An open specification for registering, describing, and querying research datasets across independent pipelines and institutions.
Computational social science produces datasets that share structural patterns —
time-indexed counts, entity-partitioned observations, ranked distributions — yet
each pipeline invents its own conventions for storage layout, entity identification,
and API response shape. This makes cross-dataset analysis brittle: joining Wikipedia
page views with U.S. baby name frequencies requires knowing that both use Wikidata
Q-codes, that one is hive-partitioned by country and the other by state, and that
both return {types, counts} pairs.
The Storywrangler Specification formalises these conventions into a shared contract so that:
- Pipelines declare their storage format, entity identifiers, and query axes using a standard registration schema.

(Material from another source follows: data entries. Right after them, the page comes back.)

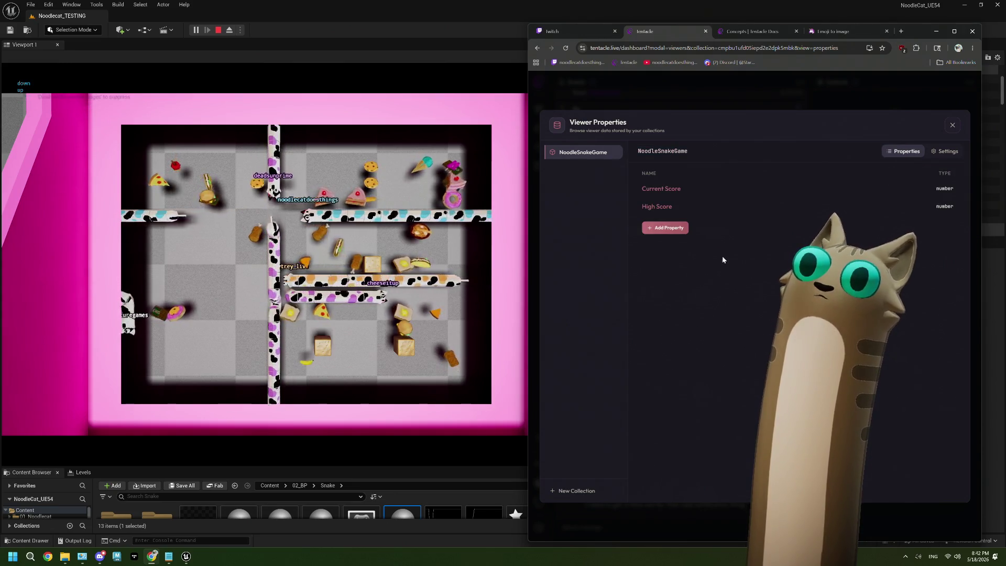
pyautogui.click(679, 191)
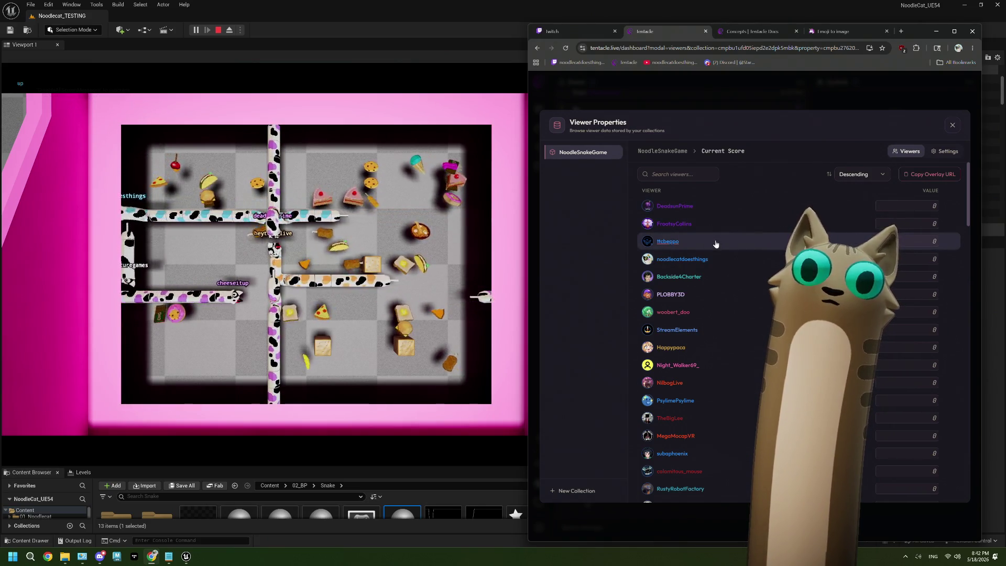
pyautogui.click(435, 22)
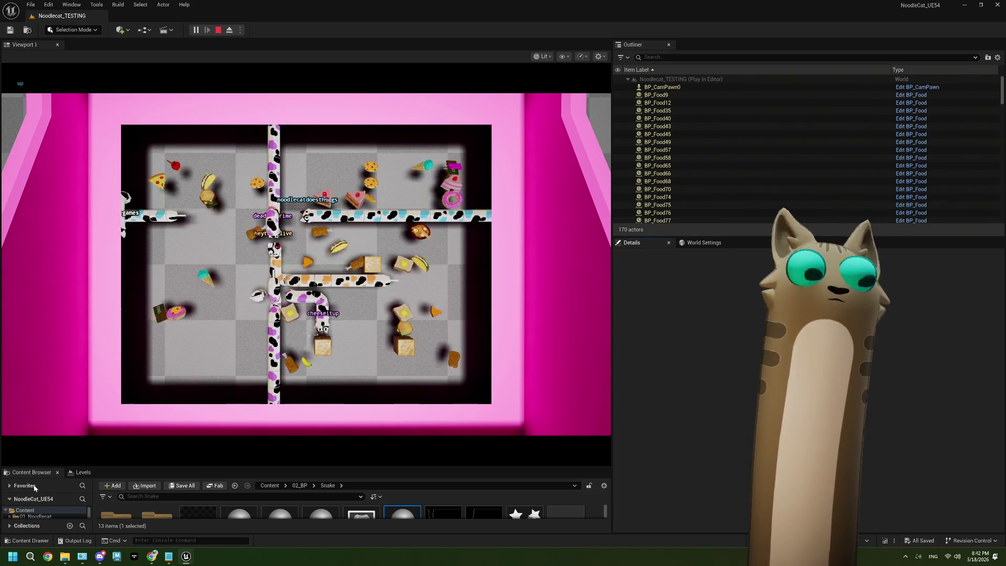
pyautogui.click(168, 557)
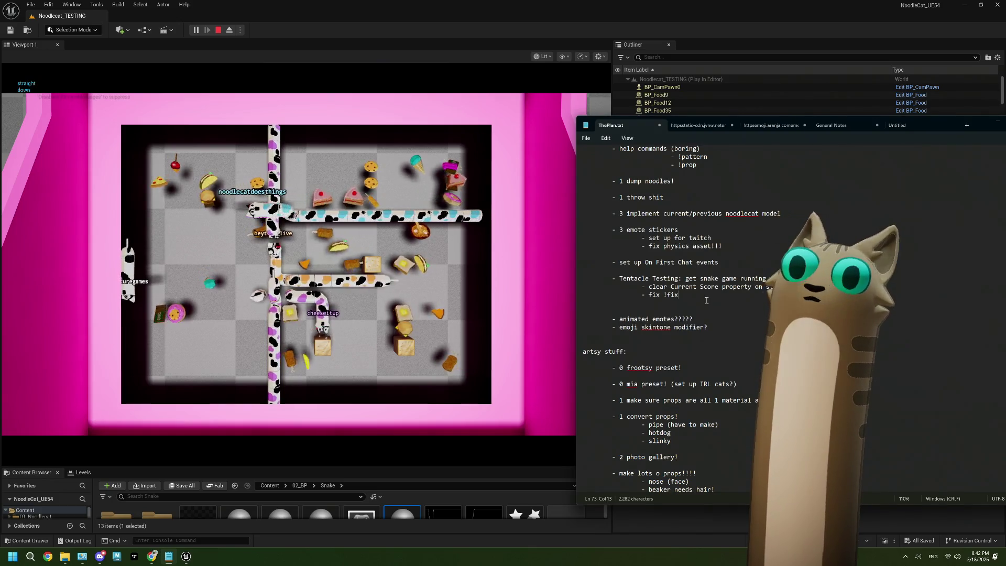
# Add an indented 'write to High Score live' task below 'fix !fix' in ThePlan.txt
pyautogui.press('Return')
pyautogui.press('Tab')
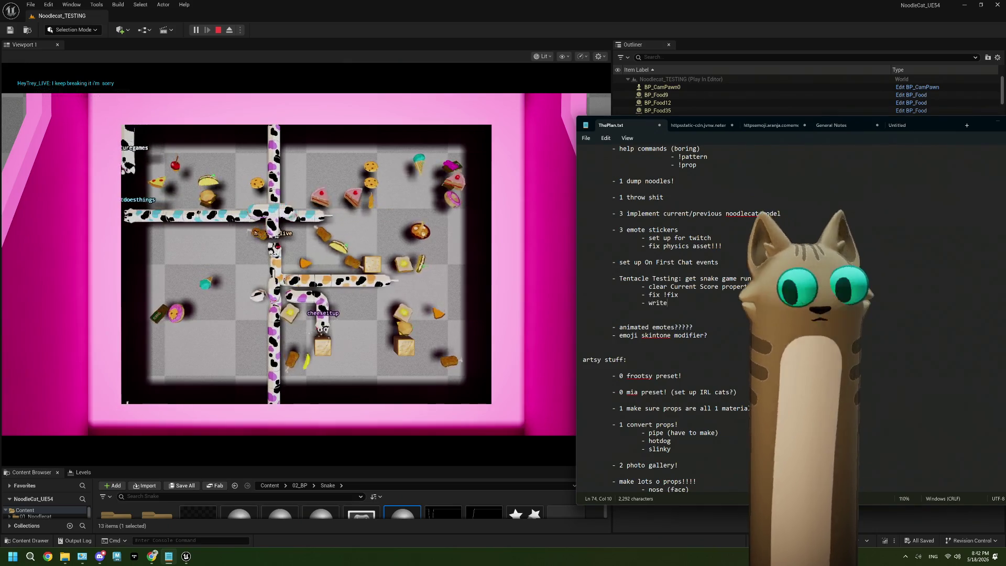
pyautogui.write('to High Score luiv')
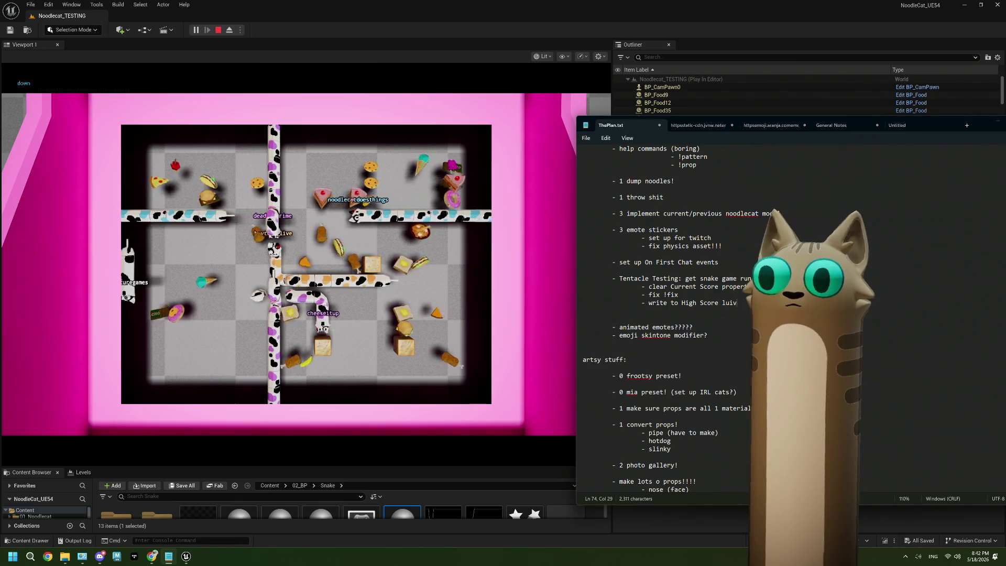
pyautogui.press('BackSpace')
pyautogui.press('BackSpace')
pyautogui.press('BackSpace')
pyautogui.write('ive!')
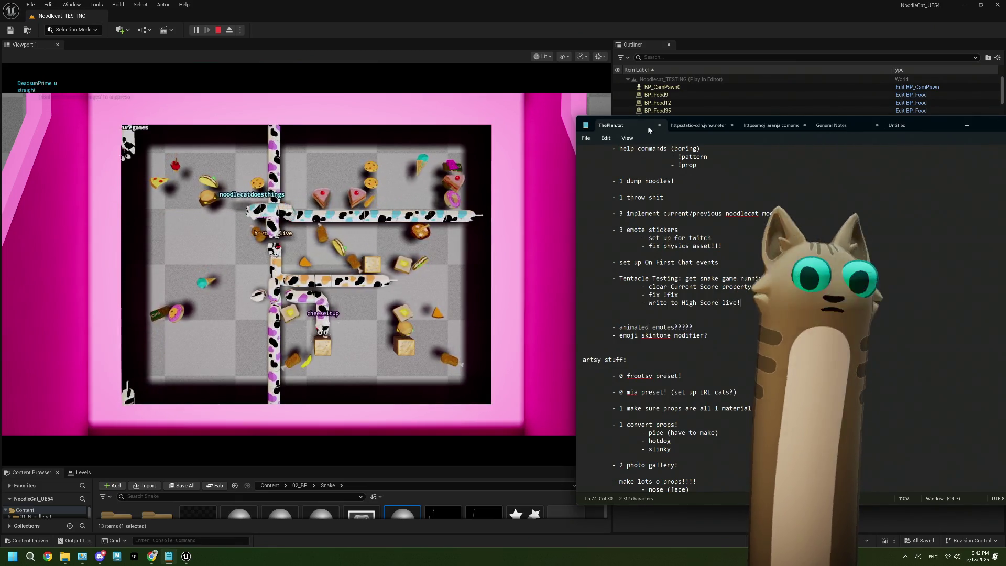
pyautogui.press('alt+Tab')
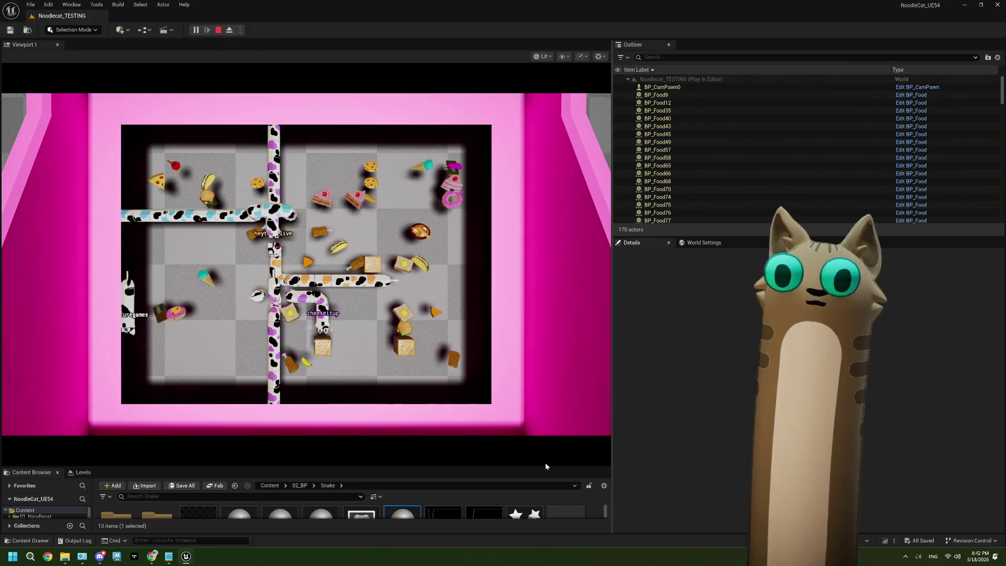
# Enlarge Viewport 1, eject with F8, and tilt the camera to view the board at an angle
pyautogui.moveTo(545, 466); pyautogui.dragTo(545, 472)
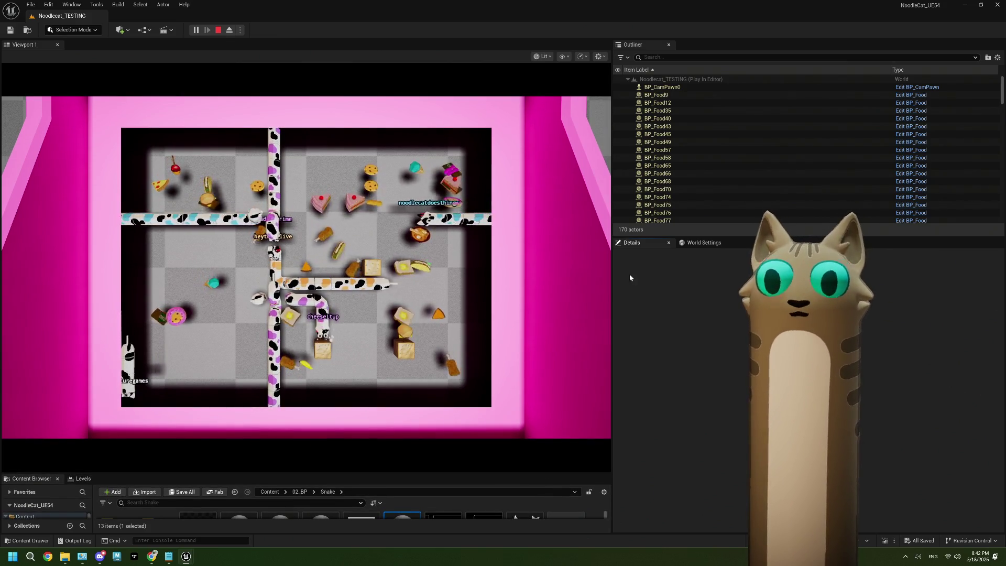
pyautogui.moveTo(616, 271); pyautogui.dragTo(670, 300)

- Platforms validate identifiers, auto-discover partition structure, and serve data through uniform API endpoints.
- Instruments (visualisations, analyses) consume any conforming dataset without per-dataset adapter code.
A registry of accepted entity identifier systems (Wikidata, ORCID, OpenAlex, ROR, DOI, ISBN) and field taxonomies (OpenAlex concepts, IPEDS CIP codes), with format requirements, validation rules, and resolution URLs. Any dataset that tags its entities with a recognised namespace can be joined with any other dataset in the same namespace — without ad-hoc crosswalks.
Standard response contracts for instruments. Currently two types:
| Type | Shape | Use case |
|---|---|---|
types-counts |
{types: [...], counts: [...]} |
Rank distributions (allotaxonograph, word shift) |
time-series |
[{dim: v, ..., count: n}] |
Temporal trends, panel data |
The full metadata payload a pipeline submits to register its data: storage format, query slice axes, entity mapping, hive partition structure, hash bucket routing, ownership, lineage, versioning, and manifest (coverage index). The platform auto-derives what it can (partition levels, availability ranges, bucket counts) and validates the rest against the specification.
Versions follow Semantic Versioning. The current release is v0.0.3.
| Version | Date | Summary |
|---|---|---|
| 0.0.3 | 2025-05 | Dataset registration schema, time-series endpoint, hash_algorithm/hash_seed |
| 0.0.1 | 2024-11 | Entity identifiers, field taxonomies, validation rules |
Specification documents live in versions/.
| Project | Role |
|---|---|
| storywrangler | Python SDK — registration client, entity validation, project scaffolding |
| storywrangler-schemas | Shared Pydantic models and hash bucket assignment |
| storywrangler (backend) | FastAPI registry, query layer, and routers |
| Complex Stories | SvelteKit frontend consuming the API |
See CONTRIBUTING.md and GOVERNANCE.md.
New identifier systems and endpoint types follow the extension process in Section 4 of the specification. Changes require a proposal, review period, and implementation in the SDK before inclusion in the next version.
This specification is licensed under the MIT License.